━━━━━ Source text ━━━━━

Local fixes for Africa’s jihadi violence

Military responses to radical Islamist groups aren’t working. Community-brokered solutions to local issues just might end the rise in attacks.

|
Reuters
Silymane Hiyan Hiyar, an ex-rebel and leading member of the peace committee in Agadez, Niger, sits at his home's courtyard.

When Washington created the U.S. Africa Command in the mid-2000s, one motivation was to help African militaries prepare for threats of terrorism. The Pentagon’s concern was that “ungoverned” spaces left the continent vulnerable to jihadist groups. African leaders bristled over that term. The continent is divided into clearly defined sovereign states. Where, they asked, are the ungoverned spaces?

A better term might have been “under-governed,” but the hypothesis proved to be correct. Violent attacks attributed to militant Islamist groups in Africa have risen sixfold since 2011. Most of that increase has occurred in the western Sahel, the Lake Chad Basin, Somalia, and northern Mozambique – predominantly Muslim regions where weak institutions and insufficient government services undermine stability and public confidence. In the 12 months ending June 30, such events rose 31% from the previous same period and numbered more than 4,000 for the first time.

Since then security has continued to deteriorate. Six French aid workers and their guide and driver were killed earlier this month in a suspected jihadi ambush near the Niger capital of Niamey. Last week affiliates of Islamic State captured a port in Mozambique near natural gas projects. Last Sunday 16 people were killed and scores injured in a bombing and gun attack by Al Shabab militants in the Somali capital of Mogadishu.

━━━━━ Records shown ━━━━━

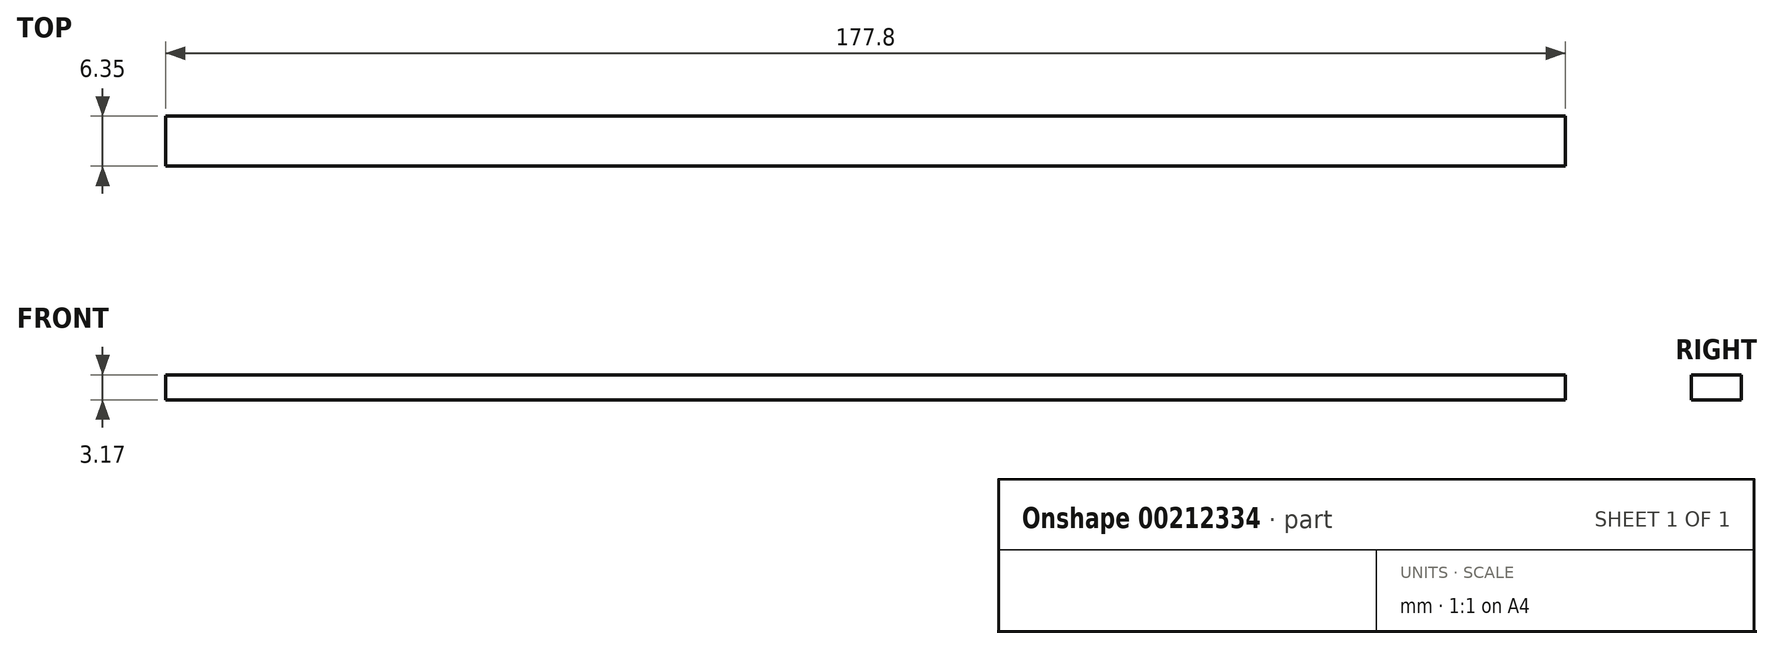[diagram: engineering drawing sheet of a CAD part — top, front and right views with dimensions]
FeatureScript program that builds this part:
annotation { "Feature Type Name" : "Feature", "Feature Type Description" : "" }
export const myFeature = defineFeature(function(context is Context, id is Id, definition is map)
    precondition{}
    {
        {
            var Q0;
            Q0=qCreatedBy(makeId("Top.planeOp"),FACE);
            var sketch = newSketch(context, id + "F0", { "sketchPlane" : qUnion([Q0])});
            skLineSegment(sketch, "E0.bottom", {"start": v(0, 0) * mm, "end": v(177.8, 0) * mm});
            skLineSegment(sketch, "E0.top", {"start": v(0, 6.35) * mm, "end": v(177.8, 6.35) * mm});
            skLineSegment(sketch, "E0.left", {"start": v(0, 0) * mm, "end": v(0, 6.35) * mm});
            skLineSegment(sketch, "E0.right", {"start": v(177.8, 0) * mm, "end": v(177.8, 6.35) * mm});
            skSolve(sketch);
        }
        {
            var Q0;
            Q0 = qSketchRegion(id + "F0", true);
            extrude(context, id + "F1", {"entities" : qUnion([Q0]), "depth" : 3.17 * mm});
        }
    });
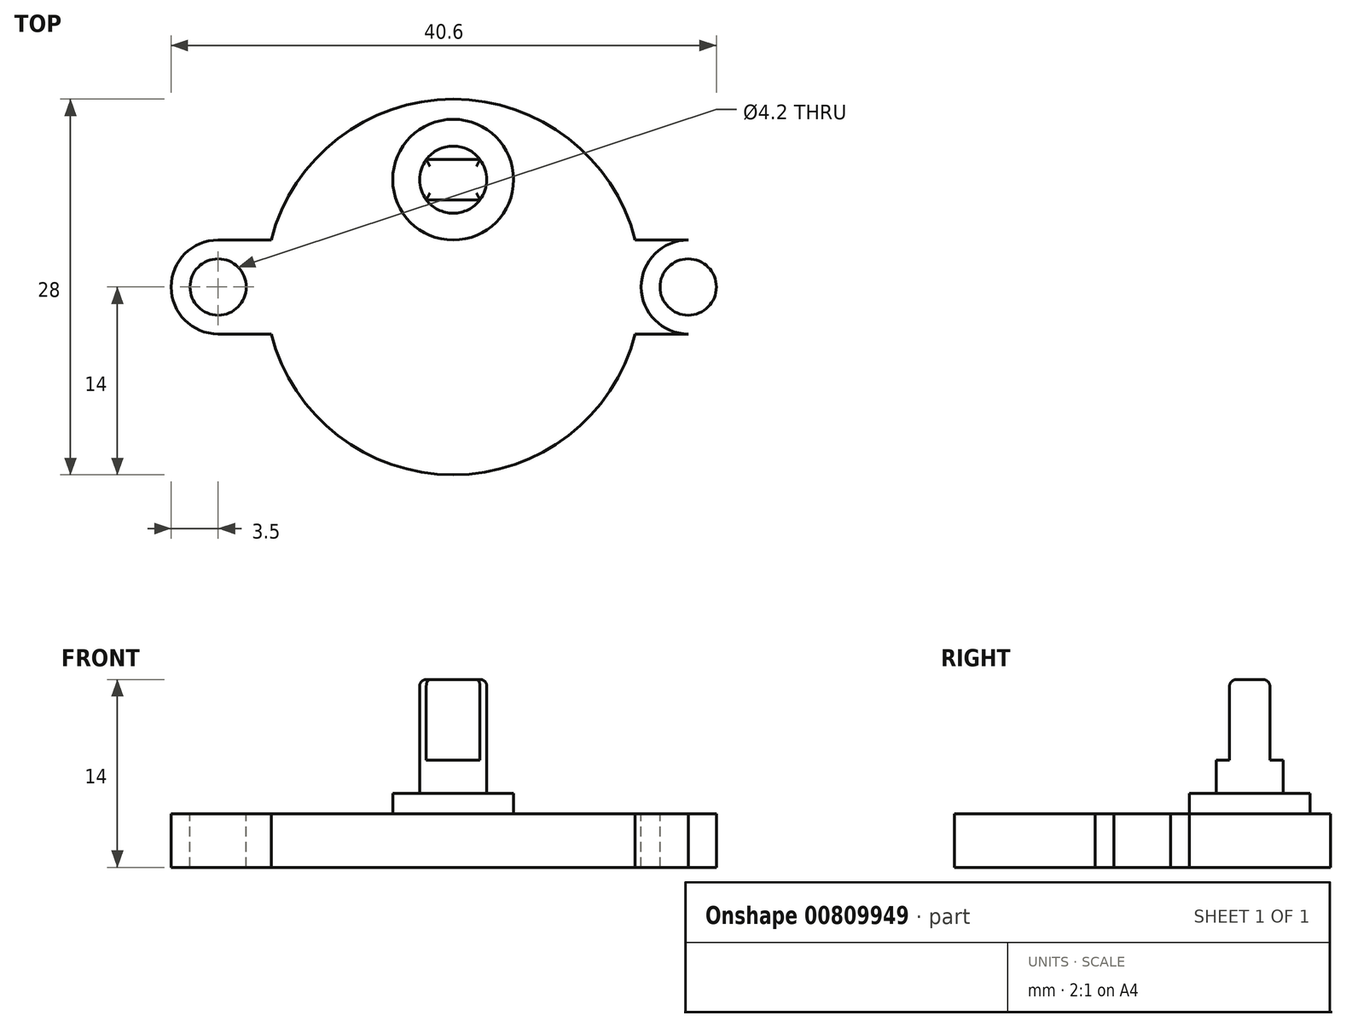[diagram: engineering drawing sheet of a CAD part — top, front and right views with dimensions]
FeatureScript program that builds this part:
annotation { "Feature Type Name" : "Feature", "Feature Type Description" : "" }
export const myFeature = defineFeature(function(context is Context, id is Id, definition is map)
    precondition{}
    {
        {
            var Q0;
            Q0=qCreatedBy(makeId("Top.planeOp"),FACE);
            var sketch = newSketch(context, id + "F0", { "sketchPlane" : qUnion([Q0])});
            skCircle(sketch, "E0", {"center": v(0, 0) * mm, "radius": 14 * mm});
            skCircle(sketch, "E1", {"center": v(-17.5, 0) * mm, "radius": 2.1 * mm});
            skCircle(sketch, "E2.MirrorC", {"center": v(17.5, 0) * mm, "radius": 2.1 * mm});
            skCircle(sketch, "E3", {"center": v(0, 8) * mm, "radius": 4.5 * mm});
            skCircle(sketch, "E4", {"center": v(0, 8) * mm, "radius": 2.5 * mm});
            skLineSegment(sketch, "E5", {"start": v(-2, 9.5) * mm, "end": v(2, 9.5) * mm});
            skLineSegment(sketch, "E6", {"start": v(0, 8) * mm, "end": v(1.5, 8) * mm, "construction": true});
            skLineSegment(sketch, "E7.MirrorCS", {"start": v(-2, 6.5) * mm, "end": v(2, 6.5) * mm});
            skCircle(sketch, "E8", {"center": v(-17.5, 0) * mm, "radius": 3.5 * mm});
            skLineSegment(sketch, "E9", {"start": v(-17.5, 3.5) * mm, "end": v(-13.56, 3.5) * mm});
            skLineSegment(sketch, "E10", {"start": v(-17.5, -3.5) * mm, "end": v(-13.56, -3.5) * mm});
            skLineSegment(sketch, "E11.MirrorCS", {"start": v(17.5, 3.5) * mm, "end": v(13.56, 3.5) * mm});
            skLineSegment(sketch, "E12.MirrorCS", {"start": v(17.5, -3.5) * mm, "end": v(13.56, -3.5) * mm});
            skCircle(sketch, "E13.MirrorC", {"center": v(17.5, 0) * mm, "radius": 3.5 * mm});
            skSolve(sketch);
        }
        {
            var Q0;
            {var subQ0=sQuery(id+"F0.wireOp",EDGE,"E5");Q0=makeQuery(id+"F0.imprint","IMPRINT",FACE,{"disambiguationData":[TD([[makeQuery(id+"F0.imprint","IMPRINT",EDGE,{"derivedFrom":subQ0}),-1.0]])]});}
            extrude(context, id + "F1", {"entities" : qUnion([Q0]), "depth" : 10 * mm, "offsetDistance" : 25 * mm});
        }
        {
            var Q0;
            {var subQ0=sQuery(id+"F0.wireOp",EDGE,"E7.MirrorCS");Q0=makeQuery(id+"F0.imprint","IMPRINT",FACE,{"disambiguationData":[TD([[makeQuery(id+"F0.imprint","IMPRINT",EDGE,{"derivedFrom":subQ0}),-1.0]])]});}
            var Q1;
            {var subQ0=sQuery(id+"F0.wireOp",EDGE,"E5");Q1=makeQuery(id+"F0.imprint","IMPRINT",FACE,{"disambiguationData":[TD([[makeQuery(id+"F0.imprint","IMPRINT",EDGE,{"derivedFrom":subQ0}),1.0]])]});}
            extrude(context, id + "F2", {"entities" : qUnion([Q0, Q1]), "operationType" : NewBodyOperationType.ADD, "depth" : 4 * mm, "offsetDistance" : 25 * mm});
        }
        {
            var Q0;
            Q0=makeQuery(id+"F0.imprint","IMPRINT",FACE,{"disambiguationData":[TD([[makeQuery(id+"F0.imprint","IMPRINT",EDGE,{"derivedFrom":sQuery(id+"F0.wireOp",EDGE,"E3")}),1.0]])]});
            extrude(context, id + "F3", {"entities" : qUnion([Q0]), "operationType" : NewBodyOperationType.ADD, "depth" : 1.5 * mm, "offsetDistance" : 25 * mm});
        }
        {
            var Q0;
            Q0=makeQuery(id+"F1.opExtrude","CAP_EDGE",EDGE,{"disambiguationData":[OSD([sQuery(id+"F0.wireOp",EDGE,"E5")])],"isStart":false});
            var Q1;
            Q1=makeQuery(id+"F1.opExtrude","CAP_EDGE",EDGE,{"disambiguationData":[OSD([sQuery(id+"F0.wireOp",EDGE,"E7.MirrorCS")])],"isStart":false});
            var Q2;
            {var subQ0=sQuery(id+"F0.wireOp",EDGE,"E4");Q2=makeQuery(id+"F1.opExtrude","CAP_EDGE",EDGE,{"disambiguationData":[OSD([subQ0]),TDD([makeQuery(id+"F0.imprint","IMPRINT",EDGE,{"disambiguationData":[TD([[makeQuery(id+"F0.imprint","INTERSECT",VERTEX,{"disambiguationData":[OD(0.0)],"derivedFrom":[subQ0,sQuery(id+"F0.wireOp",EDGE,"E5")]}),-1.0]])],"derivedFrom":subQ0})])],"isStart":false});}
            var Q3;
            {var subQ0=sQuery(id+"F0.wireOp",EDGE,"E4");Q3=makeQuery(id+"F1.opExtrude","CAP_EDGE",EDGE,{"disambiguationData":[OSD([subQ0]),TDD([makeQuery(id+"F0.imprint","IMPRINT",EDGE,{"disambiguationData":[TD([[makeQuery(id+"F0.imprint","INTERSECT",VERTEX,{"disambiguationData":[OD(1.0)],"derivedFrom":[subQ0,sQuery(id+"F0.wireOp",EDGE,"E5")]}),1.0]])],"derivedFrom":subQ0})])],"isStart":false});}
            fillet(context, id + "F4", {"entities" : qUnion([Q0, Q1, Q2, Q3]), "radius" : .5 * mm, "tangentPropagation" : true, "allowEdgeOverflow" : false});
        }
        {
            var Q0;
            Q0=makeQuery(id+"F0.imprint","IMPRINT",FACE,{"disambiguationData":[TD([[makeQuery(id+"F0.imprint","IMPRINT",EDGE,{"derivedFrom":sQuery(id+"F0.wireOp",EDGE,"E3")}),-1.0]])]});
            var Q1;
            Q1=makeQuery(id+"F0.imprint","IMPRINT",FACE,{"disambiguationData":[TD([[makeQuery(id+"F0.imprint","IMPRINT",EDGE,{"derivedFrom":sQuery(id+"F0.wireOp",EDGE,"E1")}),-1.0]])]});
            var Q2;
            {var subQ0=sQuery(id+"F0.wireOp",EDGE,"E9");Q2=makeQuery(id+"F0.imprint","IMPRINT",FACE,{"disambiguationData":[TD([[makeQuery(id+"F0.imprint","IMPRINT",EDGE,{"derivedFrom":subQ0}),-1.0]])]});}
            var Q3;
            {var subQ0=sQuery(id+"F0.wireOp",EDGE,"E10");Q3=makeQuery(id+"F0.imprint","IMPRINT",FACE,{"disambiguationData":[TD([[makeQuery(id+"F0.imprint","IMPRINT",EDGE,{"derivedFrom":subQ0}),1.0]])]});}
            var Q4;
            Q4=makeQuery(id+"F0.imprint","IMPRINT",FACE,{"disambiguationData":[TD([[makeQuery(id+"F0.imprint","IMPRINT",EDGE,{"derivedFrom":sQuery(id+"F0.wireOp",EDGE,"E2.MirrorC")}),1.0]])]});
            var Q5;
            {var subQ0=sQuery(id+"F0.wireOp",EDGE,"E11.MirrorCS");Q5=makeQuery(id+"F0.imprint","IMPRINT",FACE,{"disambiguationData":[TD([[makeQuery(id+"F0.imprint","IMPRINT",EDGE,{"derivedFrom":subQ0}),1.0]])]});}
            var Q6;
            {var subQ0=sQuery(id+"F0.wireOp",EDGE,"E12.MirrorCS");Q6=makeQuery(id+"F0.imprint","IMPRINT",FACE,{"disambiguationData":[TD([[makeQuery(id+"F0.imprint","IMPRINT",EDGE,{"derivedFrom":subQ0}),-1.0]])]});}
            var Q7;
            Q7=makeQuery(id+"F0.imprint","IMPRINT",FACE,{"disambiguationData":[TD([[makeQuery(id+"F0.imprint","IMPRINT",EDGE,{"derivedFrom":sQuery(id+"F0.wireOp",EDGE,"E3")}),1.0]])]});
            var Q8;
            {var subQ0=sQuery(id+"F0.wireOp",EDGE,"E5");Q8=makeQuery(id+"F0.imprint","IMPRINT",FACE,{"disambiguationData":[TD([[makeQuery(id+"F0.imprint","IMPRINT",EDGE,{"derivedFrom":subQ0}),-1.0]])]});}
            var Q9;
            {var subQ0=sQuery(id+"F0.wireOp",EDGE,"E7.MirrorCS");Q9=makeQuery(id+"F0.imprint","IMPRINT",FACE,{"disambiguationData":[TD([[makeQuery(id+"F0.imprint","IMPRINT",EDGE,{"derivedFrom":subQ0}),-1.0]])]});}
            var Q10;
            {var subQ0=sQuery(id+"F0.wireOp",EDGE,"E5");Q10=makeQuery(id+"F0.imprint","IMPRINT",FACE,{"disambiguationData":[TD([[makeQuery(id+"F0.imprint","IMPRINT",EDGE,{"derivedFrom":subQ0}),1.0]])]});}
            extrude(context, id + "F5", {"entities" : qUnion([Q0, Q1, Q2, Q3, Q4, Q5, Q6, Q7, Q8, Q9, Q10]), "operationType" : NewBodyOperationType.ADD, "oppositeDirection" : true, "depth" : 4 * mm, "offsetDistance" : 25 * mm});
        }
    });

━━━━━

- Direction 1: According to the article on Africa's jihadi violence, by how much have violent attacks attributed to militant Islamist groups in Africa risen since 2011?
- Direction 2: Update the stretch from "When Washington created" through "the ungoverned spaces?" in the article on Africa's jihadi violence, putting "Defense Department" in place of "Pentagon".
- Direction 3: Go on with the article on Africa's jihadi violence from where it stops.

- Exercise answer 1: They have risen sixfold.

- Exercise answer 2:
When Washington created the U.S. Africa Command in the mid-2000s, one motivation was to help African militaries prepare for threats of terrorism. The Defense Department’s concern was that “ungoverned” spaces left the continent vulnerable to jihadist groups. African leaders bristled over that term. The continent is divided into clearly defined sovereign states. Where, they asked, are the ungoverned spaces?

- Exercise answer 3:
African military responses to jihadist attacks, bolstered by U.S., French, and other international troops, have mostly exacerbated the threat. National security forces have frequently rounded up and executed local men and boys they suspect of supporting the militants. This in turn has become a driver of radicalization. Grieving and embittered townspeople are easy recruits for groups like Islamic State.

The human toll from these conflicts has escalated sharply. Burkina Faso has seen a 92% rise in the number of internally displaced people over last year. More than 2 million have been forced to flee their homes there and in neighboring Mali and Niger. Nearly 8 million people in northern Nigeria will need emergency humanitarian aid this year.

The resulting crisis of confidence in faltering governments in the region deepened yesterday when the president and prime minister in Mali were removed from office by mutineering soldiers. That followed weeks of growing popular protest over corruption, economic decline, and the government’s failure to suppress violent Islamist extremism in the north.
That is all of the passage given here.